Event-Driven Data Warehouse Creation for NLP and on-chain analytics, with a focus on NFT data.
A 'flow' is an ETL pipeline sequence that generates an output, in the form of either transformed data or analysis.
A 'flow_step' signifies an operation on set of data. (copy, move, transform, ...)
The modular design provides a framework for building scalable, custom ETL pipelines.
The CLI tool is designed to query specific subjects of interest prior to setting up a pipeline.
The current set of supported actions hit the twitter v2 api endpoint.
Suggested Use (Topic Search):
- The [Counts] command should be used to gauge how much data there is for a particular topic.
- The [Recent] command should be used to view the first 100 results of raw tweet data for a particular topic.
- At this point, if enough data is available for a particular topic, a flow can be set up for it.
- Otherwise, one can do a deep dive using the [Tweet Lookup], [User Timeline], [Mentions Timeline], or [Users Lookup] commands.
Suggested Use (Account R&D - Persons/Projects of Interest):
- If the unique user name is known, then the user_id can be found using the [Users Lookup] command.
- Next, the [User Timeline] or [Mentions Timeline] commands can be used to view a portion of the timeline data for a particular user.
flow-controller - This mechanism will facilitate the booting and stopping of jobs for the day based on configured cron schedules.
job-controller - This mechanism will facilitate the scheduling and execution of job steps.
nlp-recent-topic-land - This flow step will pull and land recents data for a topic.
nlp-user-timeline-land - This flow step will pull and land standard timeline data for a particular user.
nlp-topic-land - This flow step will pull and land data specified by date for a topic. (WIP - R&D for v1.1 endpoint for archive search)

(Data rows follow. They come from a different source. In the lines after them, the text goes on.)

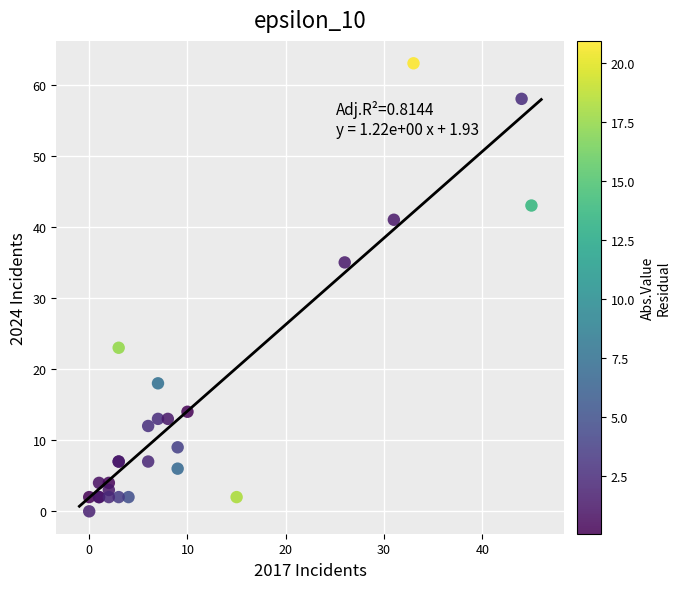

What Y value in the scatter plot is closest to 31?

35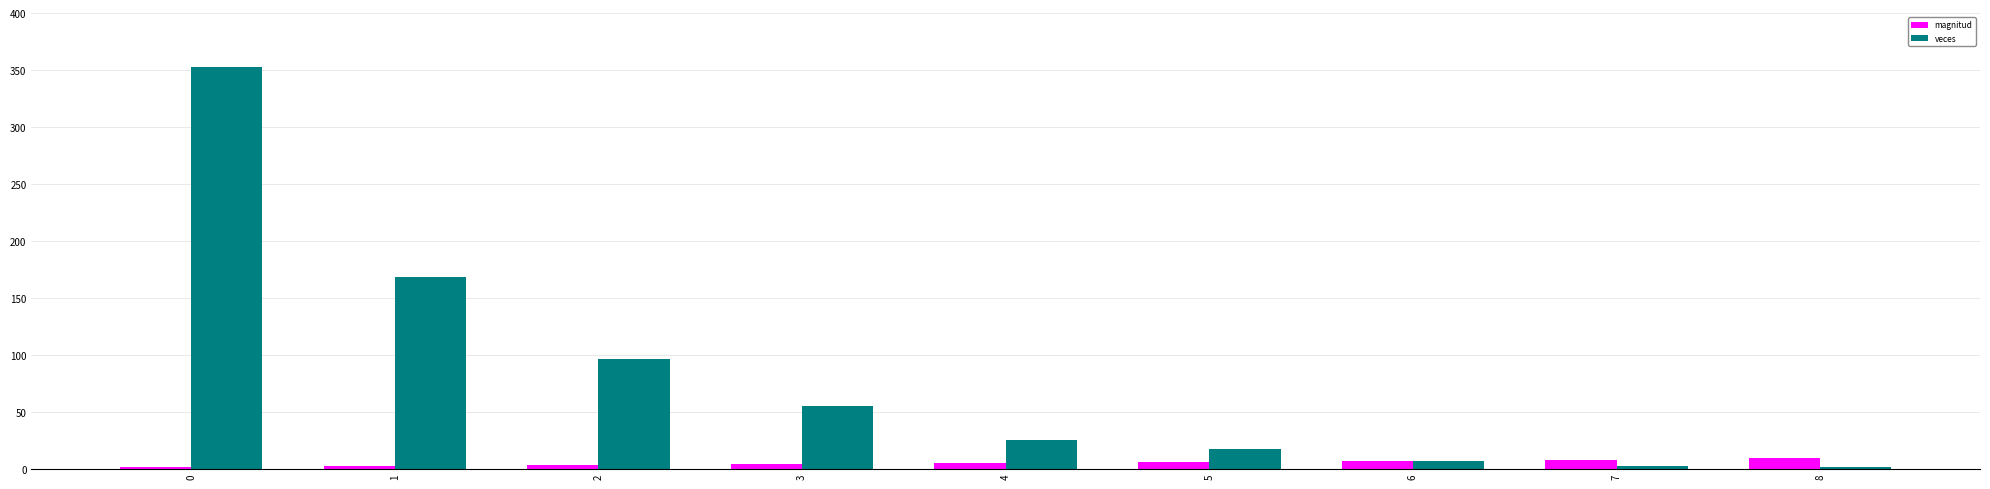

What is the greatest value displayed?

353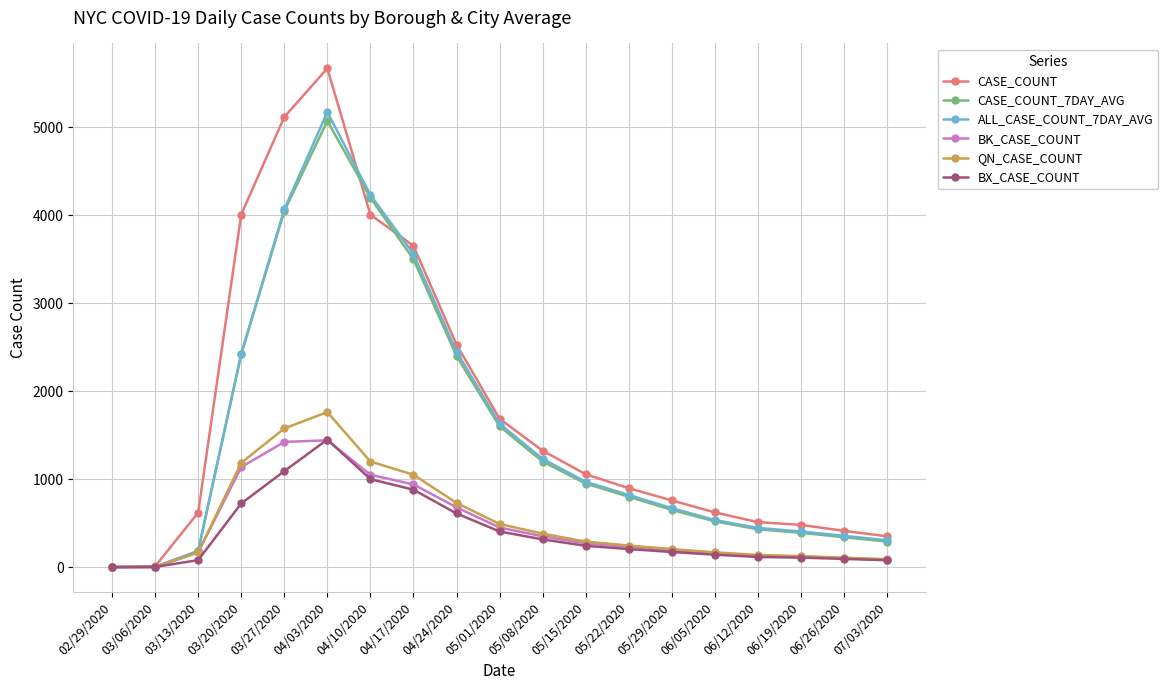

True or false: CASE_COUNT_7DAY_AVG has a value of 650 at 05/29/2020.

True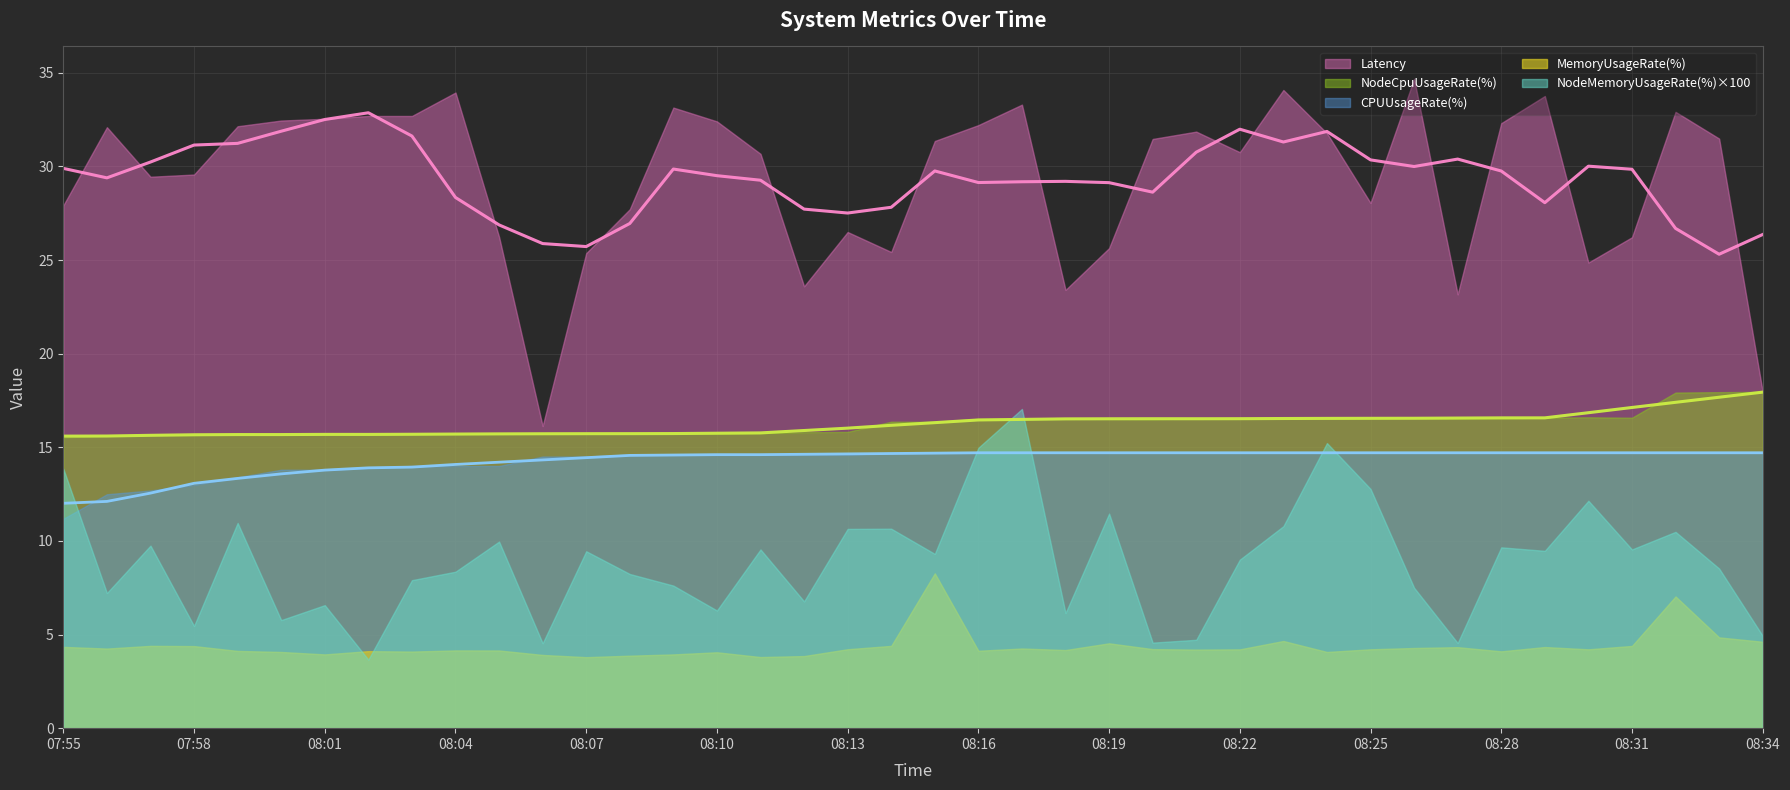

Count the NodeMemoryUsageRate(%) values in the range 0 to 1.

40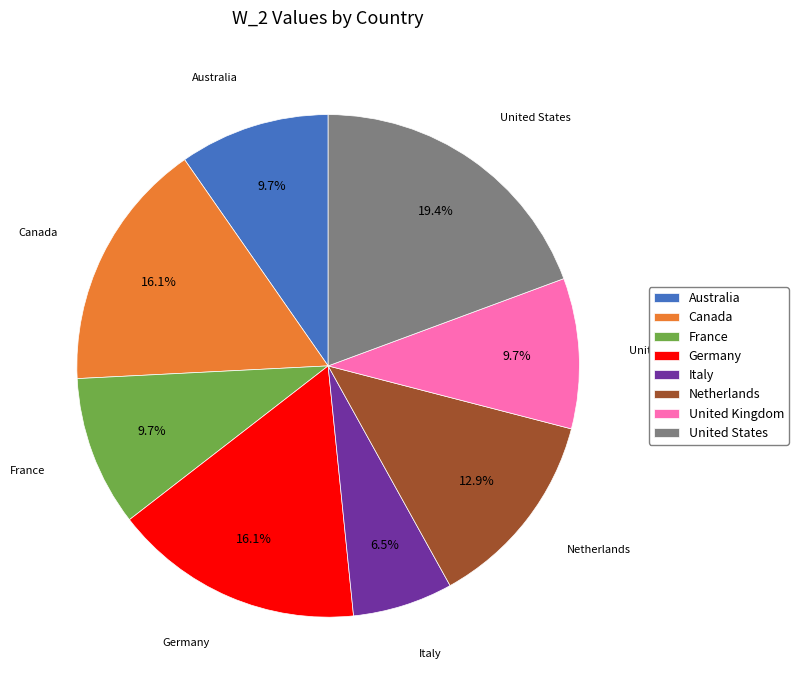

How many slices are in this pie chart?

8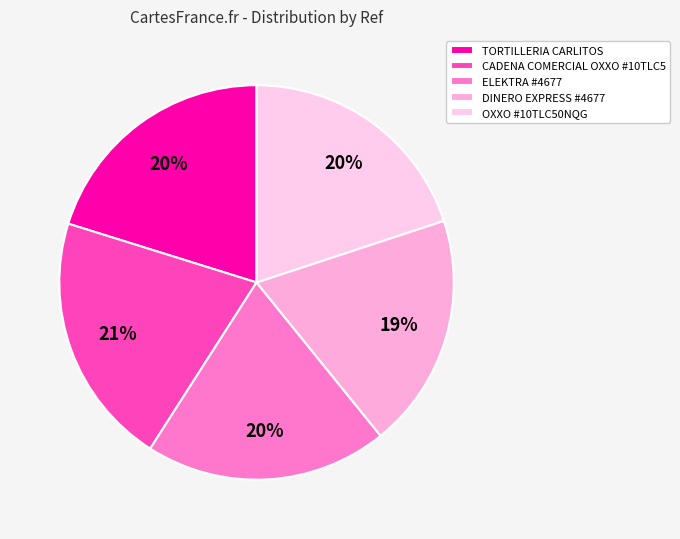

Is it true that CADENA COMERCIAL OXXO #10TLC5 is 21% of the pie?

True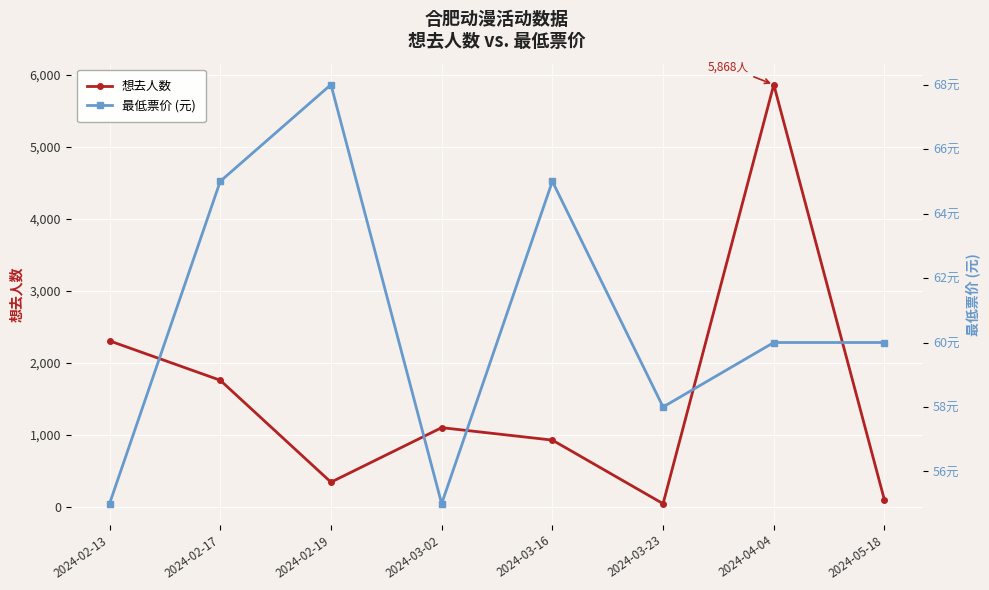

At which label is 想去人数 closest to 2955?

2024-02-13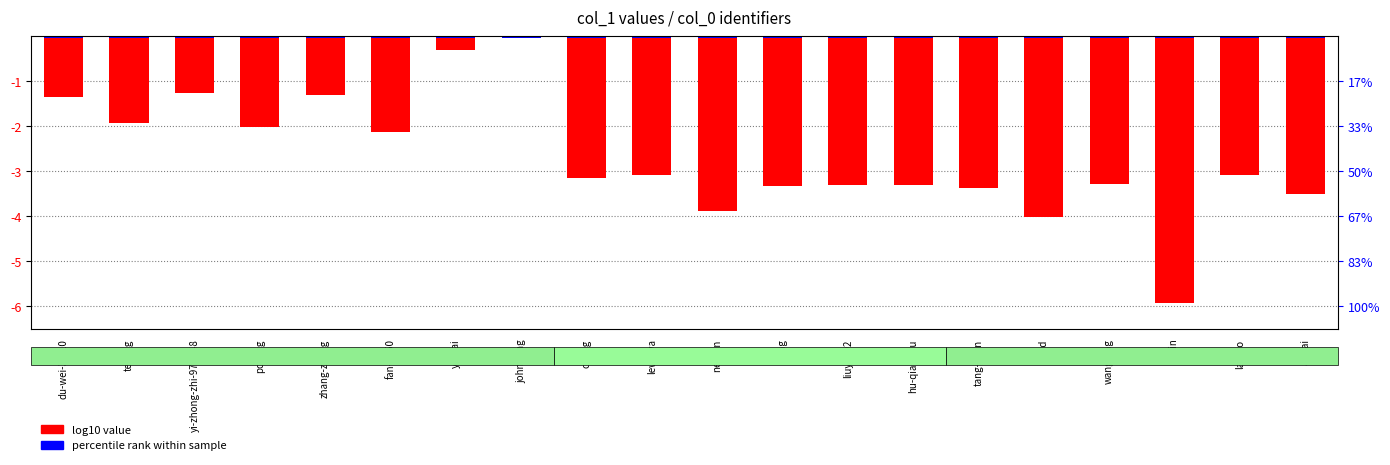

True or false: the data shows -3.3 at hu-qian-qiu.

True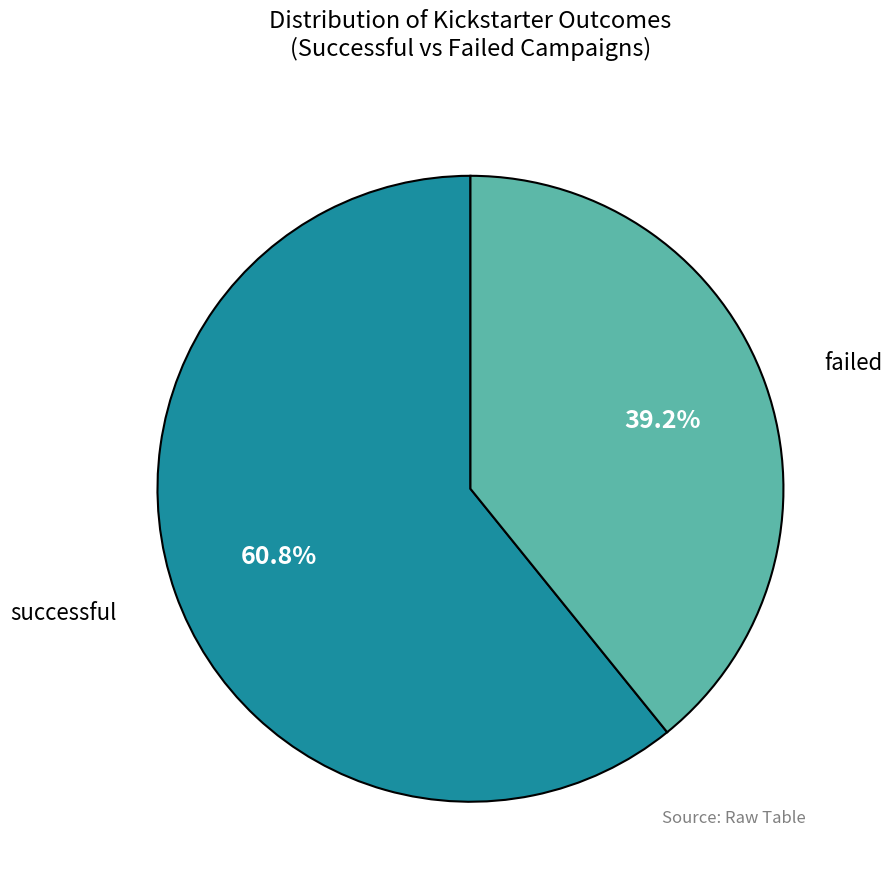

Between successful and failed, which is larger?

successful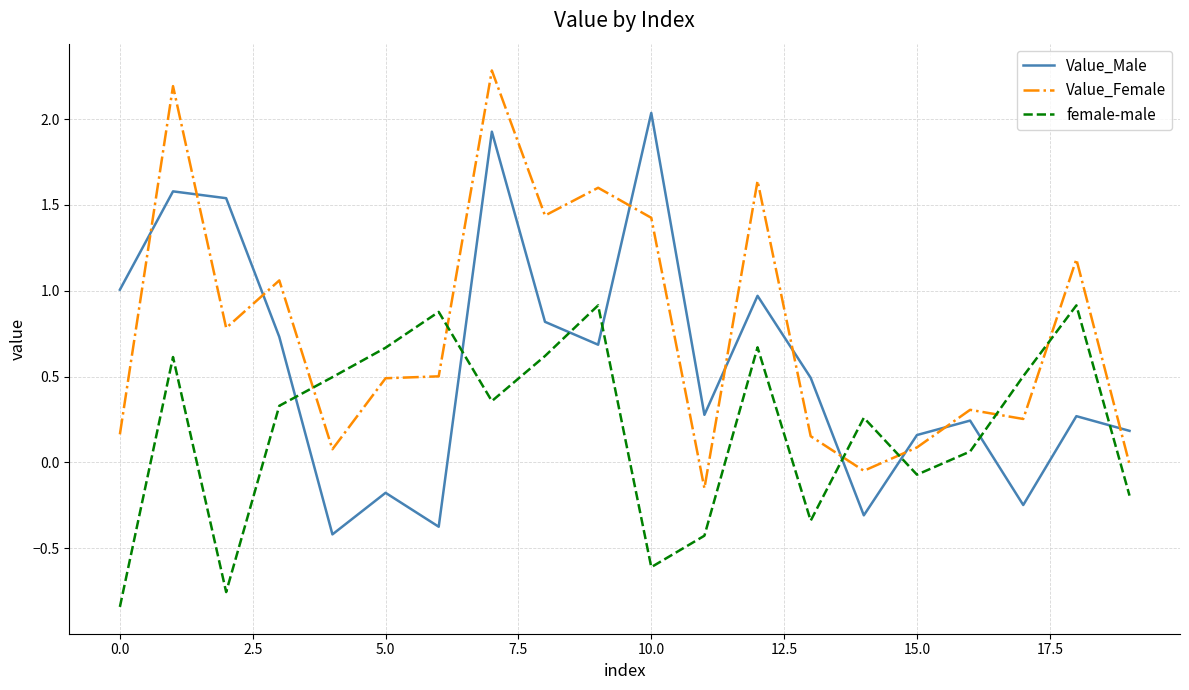

List the series in order of their overall mean, lowest first.

female-male, Value_Male, Value_Female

*design is subject to change as implementation progresses.
methodology is agile and re-factoring takes place after each feature is finished.
Current NFT Sentiment Analysis Design:
- Collect data for an initial Training and Test Set.
- Perform standard sentiment analysis on tweet text for a particular topic.
- R&D to include tweet impressions in analysis (likes + retweets + comments)
- Aggregate Persons of Interest as separate topics and include them for the analysis. (EX. Do Kwon for topic = "LUNA")
---- Avoid shitposters, anime pfps, and trolls
- Aggregate Projects of Interest as separate topics and include them for the analysis. (EX: Cyberkongz,Nansen.ai,LooksRare for topic = "NFT")
- R&D on analysis tuning
The current design will consist of a 4-step Flow.
- The first step will be called nlp-topic-land.
---- This step will pull data down from Twitter and save it in a parquet file format.
---- The second step will remove duplicate tweets. (rm_dups)
- The third step will load and place a dataset in a ml pipeline in spark to prep data.
- The fourth step will make classifications on a data set based on various algorithms. (Naive Bayes, SVM, Logistic Regression, LSTM, etc...)
- The idea is to be able to provide sentiment classification (positive / negative) for a particular topic for a particular interval (Past 24HR, Past 7D, Past 30D).